In February 1979, China offered Vajpayee an “overall deal” based on the status quo in both sectors. On November 13, 1979, it offered talks in “secret”.
This is an historical appraisal from the stand point of India’s interests. China is not blameless. Its claims were never precise; its lines kept changing; it prevaricated on why it did not raise the boundary dispute and, of course, its response to the Forward Policy in the shape of a massive attack on October 20, 1962, was indefensible.
It has now raised the price for a settlement. The offers of 1960 and 1980 are off the table. It now demands Tawang, and Tawang is not negotiable. Even its kids speak Hindi. The Modi government has made matters worse. China expects political detente, and rightly so.
India should follow a policy based on the reality that the U.S. ditches allies. China is a neighbour. India can and must be friendly with the U.S.—as China and Russia are. India must, at the same time, keep a certain convincing distance from the U.S. Above all, India must demonstrate its capability of making concessions for this.
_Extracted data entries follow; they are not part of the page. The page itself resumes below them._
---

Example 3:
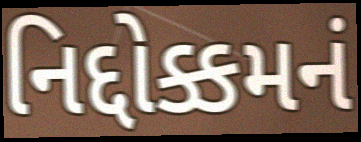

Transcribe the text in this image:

નિદ્દોક્કમનં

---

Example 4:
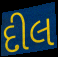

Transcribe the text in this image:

દીલ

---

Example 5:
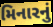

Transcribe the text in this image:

મિનારનું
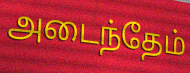
அடைந்தேம்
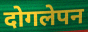
दोगलेपन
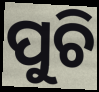
ପୁଚି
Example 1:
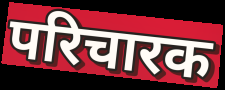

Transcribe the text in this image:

परिचारक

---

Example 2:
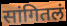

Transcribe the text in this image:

सांगितलं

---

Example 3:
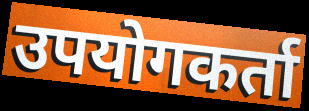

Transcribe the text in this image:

उपयोगकर्ता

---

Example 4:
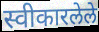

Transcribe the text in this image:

स्वीकारलेले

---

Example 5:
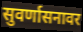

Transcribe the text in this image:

सुवर्णासनावर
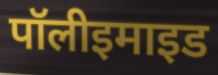
पॉलीइमाइड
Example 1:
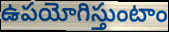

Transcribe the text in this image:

ఉపయోగిస్తుంటాం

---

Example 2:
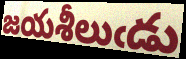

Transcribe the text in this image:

జయశీలుఁడు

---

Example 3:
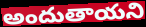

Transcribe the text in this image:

అందుతాయని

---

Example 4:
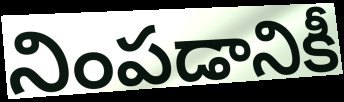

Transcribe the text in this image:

నింపడానికీ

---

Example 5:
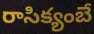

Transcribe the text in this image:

రాసిక్యంబే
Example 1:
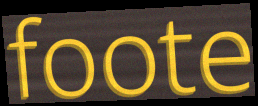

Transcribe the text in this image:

foote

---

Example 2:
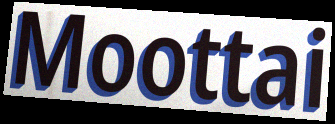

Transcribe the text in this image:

Moottai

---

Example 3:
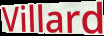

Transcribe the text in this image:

Villard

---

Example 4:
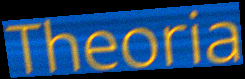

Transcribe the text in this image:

Theoria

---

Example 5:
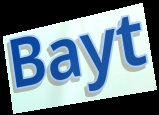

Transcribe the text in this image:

Bayt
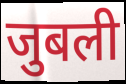
जुबली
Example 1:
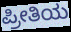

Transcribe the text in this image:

ಪ್ರೀತಿಯ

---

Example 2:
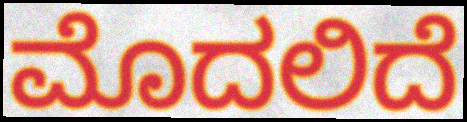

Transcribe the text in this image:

ಮೊದಲಿದೆ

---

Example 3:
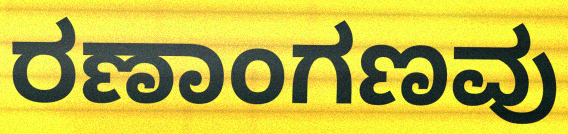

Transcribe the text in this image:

ರಣಾಂಗಣವು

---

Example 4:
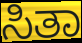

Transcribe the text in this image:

ಸಿತಾ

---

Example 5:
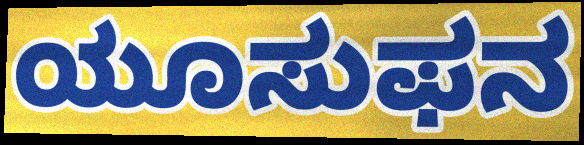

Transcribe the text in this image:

ಯೂಸುಫನ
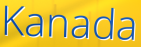
Kanada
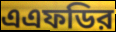
এএফডির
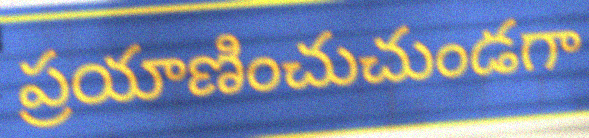
ప్రయాణించుచుండగా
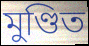
মুণ্ডিত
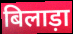
बिलाड़ा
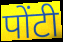
पोंटी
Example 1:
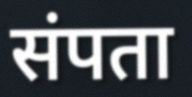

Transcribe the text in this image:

संपता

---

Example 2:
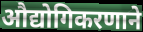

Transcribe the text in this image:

औद्योगिकरणाने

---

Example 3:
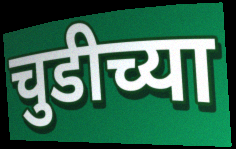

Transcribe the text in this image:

चुडीच्या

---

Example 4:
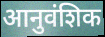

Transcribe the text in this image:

आनुवंशिक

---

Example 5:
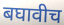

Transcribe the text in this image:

बघावीच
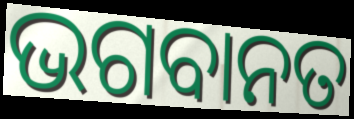
ଭଗବାନତ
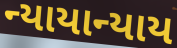
ન્યાયાન્યાય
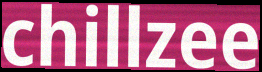
chillzee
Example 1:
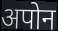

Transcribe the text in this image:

अपोन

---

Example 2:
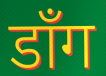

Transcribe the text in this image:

डाँग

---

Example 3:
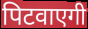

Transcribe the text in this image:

पिटवाएगी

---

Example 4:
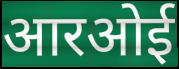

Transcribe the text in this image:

आरओई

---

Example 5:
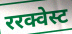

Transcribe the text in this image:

ररक्वेस्ट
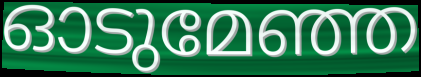
ഓടുമേഞ്ഞ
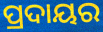
ପ୍ରଦାୟର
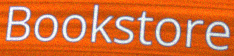
Bookstore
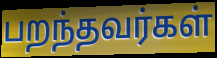
பறந்தவர்கள்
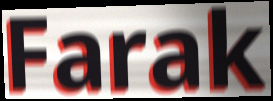
Farak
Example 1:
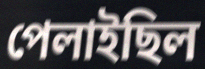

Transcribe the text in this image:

পেলাইছিল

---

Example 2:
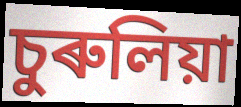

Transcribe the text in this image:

Successive governments have followed Nehru’s line. The boundary dispute acquired a centrality overshadowing other issues in the relations. China needs to be assured that: (a) The government of India is prepared to incur criticism at home if it settles with China; (b) That it has the will to arrive at and carry through a settlement; (c) That it is no part of a U.S. sponsored alliance; (d) It has no desire to embark on a cold war, competing with China on rival influences in the Maldives, Sri Lanka, Myanmar, Nepal and, sotto voce , in Bhutan. India can stand on its own provided it discards “Great Power habits” of pressures and interference in the internal affairs of neighbours. An India which adopts the Good Neighbour Policy will have a far stronger appeal; (e) India will pursue a policy of close friendship with the U.S., as China does. But it will be master of its course in world affairs.
China will, in its own interests, respond. India’s negotiator must be a politician of stature and intellectual equipment. China has not been enthused to deal with former policemen and spy chiefs— M.K. Narayanan and Ajit Doval. Discard the preliminaries and go straight to the core of the dispute; learn from past mistakes and bid for an overall settlement.